還暦を過ぎて二級に挑戦

スキーを始たのは、かれこれ40年位前になりましょうか?当時、冬季オリンピックでトニー・ザイラーがアルペンで初の3冠(滑降・回転・大回転)を達成し、その後彼の主演映画『黒い稲妻』・『白銀は招くよ』に魅せられて、最初のスキーブームに火がついた頃だったと思う。その頃、会社の仲間と誘い合っては、当時石打スキー場に、若林省三校長(シーズンオフは御徒町で自転車店経営)のプロ・スキー学校(日本初?)があり、先生に今冒険家の三浦雄一郎先生や岸野先生、立川先生ほか数人の先生がいてそこでスキーの基礎を教わった。

会社でスキークラブを作り、仲間内に三浦雄一郎先生と親しくする者が居て、毎年シーズン前になると会社にスキー映画を持って来ていただき、上映後、会員を募ると大型バス2台分位の人が集まり数年続いた。 その後は仲間と毎年スキーを続けて、多いシーズンは10回で、5月の連休に青森の八甲田山に行き、持っていった塩を雪にまいて固め、三浦雄一郎先生達と楽しんだ。1シーズン10回はその頃としては多い方だったと思う。当時の用具は、板はヒッコリーの合板(木材)、ブーツは皮製、ストックの雪輪は細い竹の様な物で出来ていて、直径が10数センチもある物だった。 技術的には、アンギュレーションの強いオーストリースキーと肩を振り込むフランススキーに二分され、前者の方がダイナミックでカッコイイ?とされていた。

まだスキー学校は少なく、石打学校のあとは本を見ながらの練習だった。 子供が幼稚園に行くようになりファミリースキーに変わってからは、シーズンにせいぜい1回か2回行くだけになった。

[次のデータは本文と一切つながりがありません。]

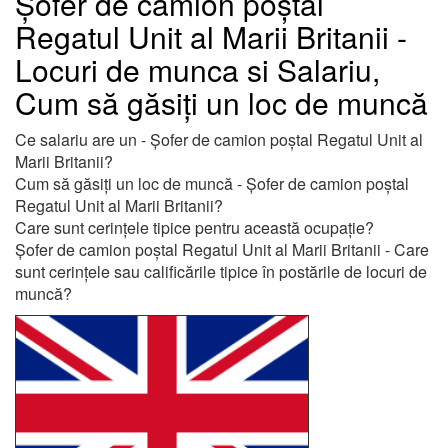
Șofer de camion poștal
Regatul Unit al Marii Britanii -
Locuri de munca si Salariu,
Cum să găsiți un loc de muncă
Ce salariu are un - Șofer de camion poștal Regatul Unit al
Marii Britanii?
Cum să găsiți un loc de muncă - Șofer de camion poștal
Regatul Unit al Marii Britanii?
Care sunt cerințele tipice pentru această ocupație?
Șofer de camion poștal Regatul Unit al Marii Britanii - Care
sunt cerințele sau calificările tipice în postările de locuri de
muncă?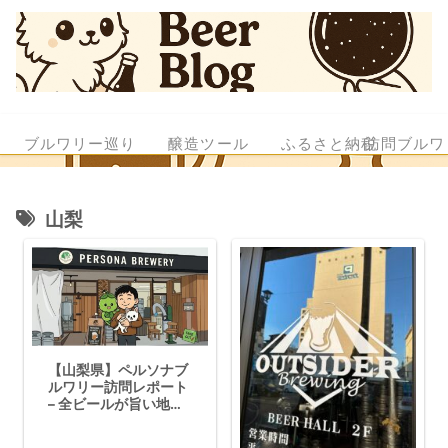
ブルワリー巡り
醸造ツール
ふるさと納税
訪問ブルワ
山梨
【山梨県】ペルソナブ
ルワリー訪問レポート
– 全ビールが旨い地元
愛あふれるタップルー
ム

毎年蔵王に行き、早く楽しく滑れる様にとボーゲンから一生懸命練習し、やがて皆んなで山頂から樹氷原コースを降りられる様になった。 子供も大きくなり日程が合わなくなると家内や、或いは一人で何年か行くうちに還暦で仕事をリタイア。

その年のシーズンから羽村スキークラブのツアーに参加した。娘と家内が前に参加していて、おおよそのことは聞いていたが、先生が大勢いて講習が充実していた。その講習が無料、これは受けない手はないと思い受講した。中野先生の班で、最初にボーゲンで滑って先生から指摘された。それは肩を入れ過ぎている!と言うことだった。昔の滑りと全然違っていた。その後、今年で4シーズン目のツアー参加に成るが、講習を受講するたびにワンポイントを見つける中で、一番滑りを安定させたのが『早めの仕掛け』と『円弧のターン』だった。それまではターンの直前でテールを抜重して押し出す鋭角ターンで、これが昔の滑りだった。道具の進歩と共に技術も変わって来たのかな?と思った。

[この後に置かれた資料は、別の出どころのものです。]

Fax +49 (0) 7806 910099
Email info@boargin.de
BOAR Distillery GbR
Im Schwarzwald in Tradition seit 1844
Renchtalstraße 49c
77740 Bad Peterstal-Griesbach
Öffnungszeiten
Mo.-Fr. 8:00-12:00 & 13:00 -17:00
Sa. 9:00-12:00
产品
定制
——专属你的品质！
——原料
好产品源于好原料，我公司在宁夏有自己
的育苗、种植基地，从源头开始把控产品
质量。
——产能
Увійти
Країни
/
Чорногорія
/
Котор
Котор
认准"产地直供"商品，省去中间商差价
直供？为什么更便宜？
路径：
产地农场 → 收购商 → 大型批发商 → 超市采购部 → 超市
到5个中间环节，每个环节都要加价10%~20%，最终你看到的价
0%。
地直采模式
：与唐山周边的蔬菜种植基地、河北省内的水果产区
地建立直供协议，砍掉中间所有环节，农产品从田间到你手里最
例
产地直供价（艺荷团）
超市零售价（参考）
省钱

自分なりに大分滑りも安定してきた様に思い、今回試すつもりで2級の検定を受けることにした。結果は合格をいただき、大変嬉しい日になった。当日講習いただいた旭ヨッシー先生、検定いただいた先生、検定をサポートしていただいた大勢のスタッフの皆さん本当に有難うございました。総評で中野先生から『もう少し楽に滑るように』とのコメントをいただき、これからさらに精進して次は1級を目指したいと思います。